Zu relativ guten Preisen fanden die Jungrinder über einem Jahr einen Käufer, weniger gefragt waren jene unter einem Jahr. Den doch recht ansehnlichen Tageshöchstpreis erreichte eine sehr gefällige Huboy-Jungkuh mit 30,8 kg Tagesgemelk des Peter Wallnöfer, Rufer aus Tartsch. Sie wechselte zu einem Stammkunden nach Bergamo.
Bei den Kalbinnen erreichte die rahmige und vielversprechende Etvei-Tochter den Höchstpreis von 3344 Euro. Dieses von Maria Sinner, Ditter aus Taisten gezüchtete und von Albert Stolzlechner, Linder in St. Peter/Ahrntal verkaufte Spitzentier ging zu einem Betrieb nach Livigno.
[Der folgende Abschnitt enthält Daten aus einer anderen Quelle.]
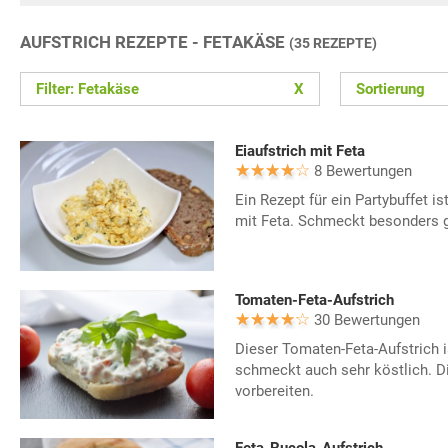
AUFSTRICH REZEPTE - FETAKÄSE
(35 REZEPTE)
Filter: Fetakäse
X
Sortierung
Eiaufstrich mit Feta
8 Bewertungen
Ein Rezept für ein Partybuffet is
mit Feta. Schmeckt besonders g
Tomaten-Feta-Aufstrich
30 Bewertungen
Dieser Tomaten-Feta-Aufstrich is
schmeckt auch sehr köstlich. Di
vorbereiten.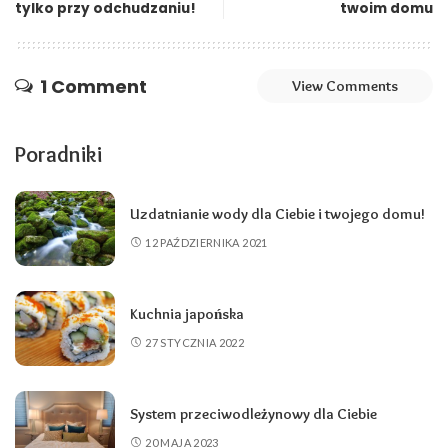
tylko przy odchudzaniu!
twoim domu
1 Comment
View Comments
Poradniki
Uzdatnianie wody dla Ciebie i twojego domu!
12 PAŹDZIERNIKA 2021
Kuchnia japońska
27 STYCZNIA 2022
System przeciwodleżynowy dla Ciebie
20 MAJA 2023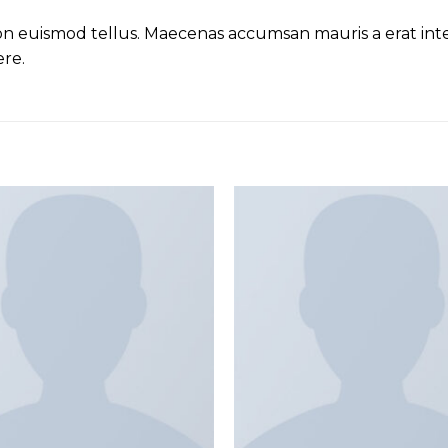
non euismod tellus. Maecenas accumsan mauris a erat i
ere.
Add to
wishlist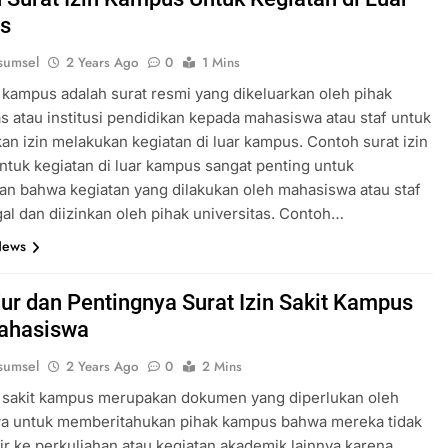
s
sumsel
2 Years Ago
0
1 Mins
n kampus adalah surat resmi yang dikeluarkan oleh pihak
as atau institusi pendidikan kepada mahasiswa atau staf untuk
n izin melakukan kegiatan di luar kampus. Contoh surat izin
tuk kegiatan di luar kampus sangat penting untuk
n bahwa kegiatan yang dilakukan oleh mahasiswa atau staf
gal dan diizinkan oleh pihak universitas. Contoh…
News
ur dan Pentingnya Surat Izin Sakit Kampus
ahasiswa
sumsel
2 Years Ago
0
2 Mins
n sakit kampus merupakan dokumen yang diperlukan oleh
a untuk memberitahukan pihak kampus bahwa mereka tidak
ir ke perkuliahan atau kegiatan akademik lainnya karena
Eine milchbetonte Goldfinger-Drittmelkkuh des Nikolaus Spechtenhauser aus Burgeis erzielte mit 2376 Euro den Höchstpreis in dieser Kategorie und ging zu einem Züchter in den oberen Vinschgau zurück.
Die nächste Versteigerung findet am 17. Dezember 2009 statt. Auch zu dieser Versteigerung wird wieder ein großes Angebot von über 300 Tieren erwartet. Interessierte sollten sich also diesen Termin bereits jetzt vormerken.